Max’s Test Run page is designed to help users perform regression testing to evaluate how changes impact the product or assistant over time. This feature allows users to assess performance, validate skill accuracy, and gather essential feedback to drive continuous improvement.

Purpose of the Test Run Page

The Test Run page is primarily used for regression testing. This helps users understand how updates or modifications to the environment affect the assistant's behavior, accuracy, and overall performance.

Running a New Test

Building a Test: Use the questions feature to build a list of questions that represent the use cases or scenarios you want to evaluate.
Starting a Test: Click on the Run New Test button to select the desired collection of questions.
Model Override: When running a test, users have the option to override the model used in both the chat pipeline and evaluation, providing flexibility in testing different configurations or updates.
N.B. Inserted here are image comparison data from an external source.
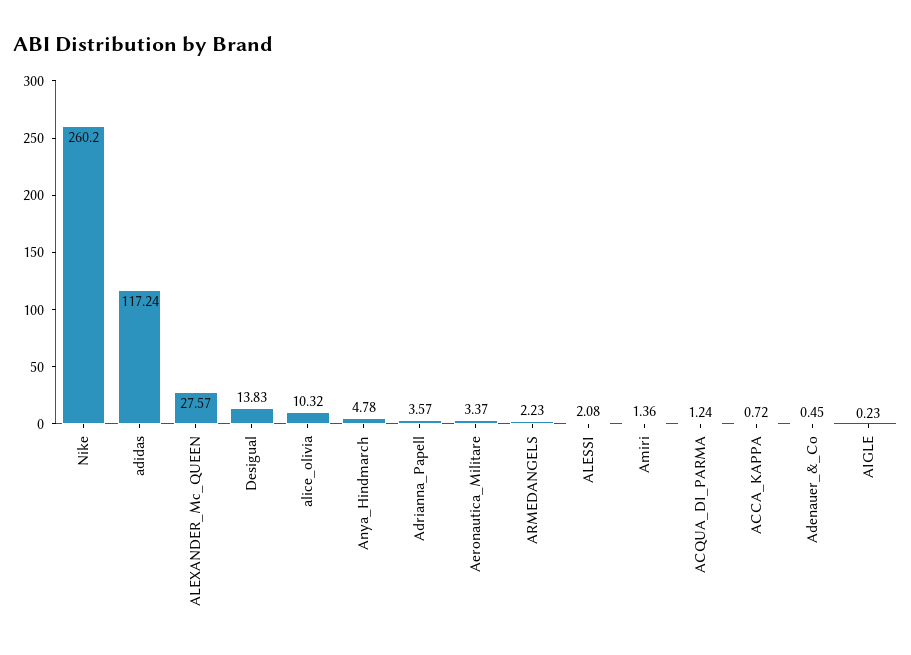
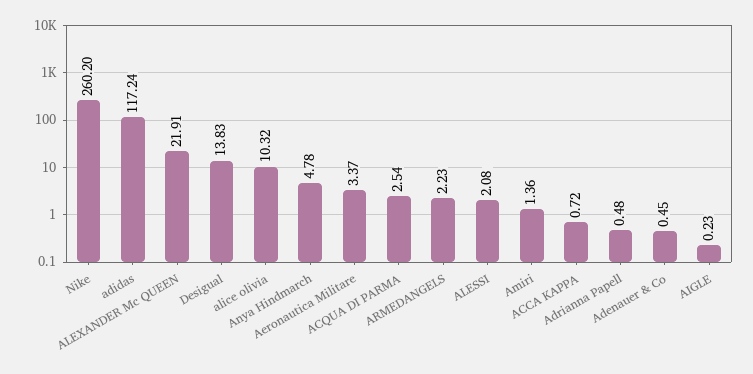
ALEXANDER_Mc_QUEEN: 27.57 -> 21.91
Adrianna_Papell: 3.57 -> 0.48
ACQUA_DI_PARMA: 1.24 -> 2.54

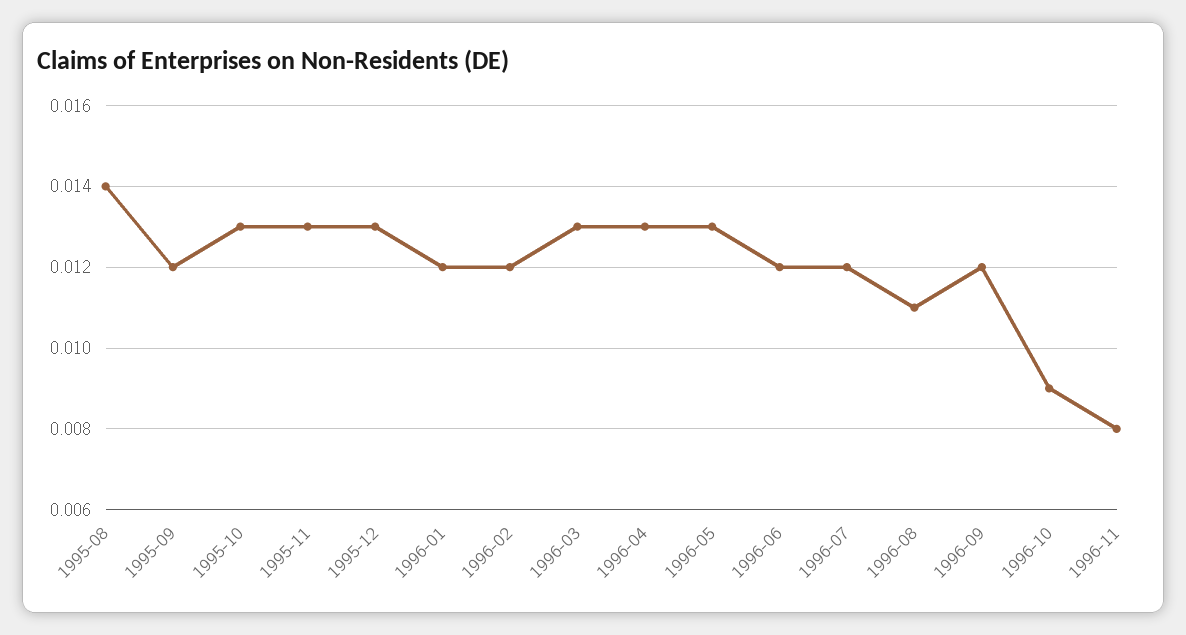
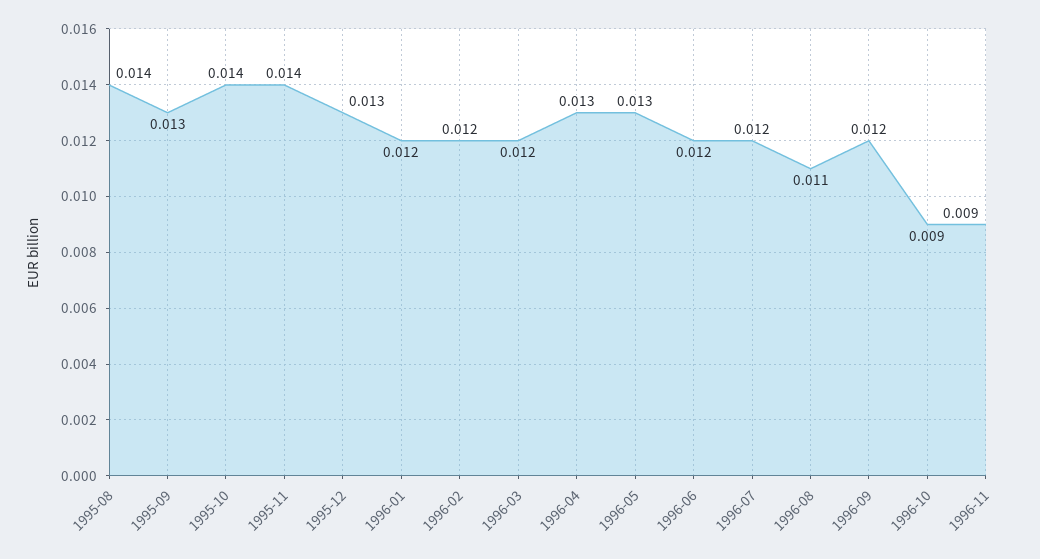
1995-09: 0.012 -> 0.013
1995-10: 0.013 -> 0.014
1995-11: 0.013 -> 0.014
1996-03: 0.013 -> 0.012
1996-11: 0.008 -> 0.009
Evaluations Performed in Each Test Run

Each test run in Max evaluates various aspects of the assistant’s performance, including skill accuracy, parameter selection, and response quality. The following evaluations are performed:

Expected Skill Assertion: For each question, if an expected skill is provided in its configuration, a simple test validates whether this skill was used.
Skill Choice: The language model performs a second pass review of the skill that was selected and generates a Pass/Fail result, based on whether the correct skill was chosen.
Parameter Choice: The language model assesses whether the correct parameters were selected for the skill.
Does Response Answer Query: The language model evaluates whether the assistant's response directly answers the user’s original question.
Faithfulness: The model checks if the response is consistent with the facts provided, ensuring that the answer is accurate and trustworthy.
Context Contains Enough Information: The language model reviews whether the context provided in the chat conversation was sufficient to properly answer the question.

For each of these evaluations, users can dive deeper into the diagnostic view of the answer. This view allows them to review:

Result: Whether the evaluation passed or failed.
Reasoning: The justification for the result.
Original Prompt: The prompt sent to the language model that produced the result and reasoning.

Feedback and Evaluation

Feedback is a crucial part of the evaluation process:

User Feedback: Users can provide quick feedback on the response using thumbs up or thumbs down icons.
Administrator Feedback: In addition to user feedback, administrators can review and evaluate the assistant’s responses for further analysis.
Automated Testing: Max supports automated nightly test runs, allowing the system to continually gather feedback and provide ongoing insights into the assistant’s performance.

Diagnostics and Analysis

The Test Run page provides detailed diagnostics, helping users identify potential issues and areas for improvement:

Question and Answer Review: Users can view the original question, the assistant’s answer, and the diagnostic information for each interaction.
Failure Diagnostics: Max provides insights into why a particular step may have failed, helping users understand where the language model might have gone wrong and guiding corrective actions.

Cost and Performance Metrics

For each test run, users can access key performance metrics:

Cost Information: The language model’s cost for executing the test is displayed, giving users transparency into resource usage.
Pass Rate: Max provides an overall pass rate for the test, along with detailed pass rates for each individual evaluation.
Time Taken: The time taken for each test to complete is displayed, giving users visibility into how long each run took.

Driving Improvement

The Test Run page is a critical tool for continuous improvement:

Validating Changes: The data collected from tests can be used to validate whether changes to the assistant or environment are leading to improvements.
Filtering Results: Users can filter evaluations to focus on specific issues, such as faithfulness or accuracy, allowing for more targeted diagnostics and troubleshooting.

Conclusion

The Test Run page in Max plays a vital role in monitoring and improving the performance of assistants. It enables users to run regression tests, evaluate skills, gather feedback, and analyze performance metrics over time. By leveraging these insights, teams can ensure that the assistant continues to meet user expectations and functions reliably as the environment evolves.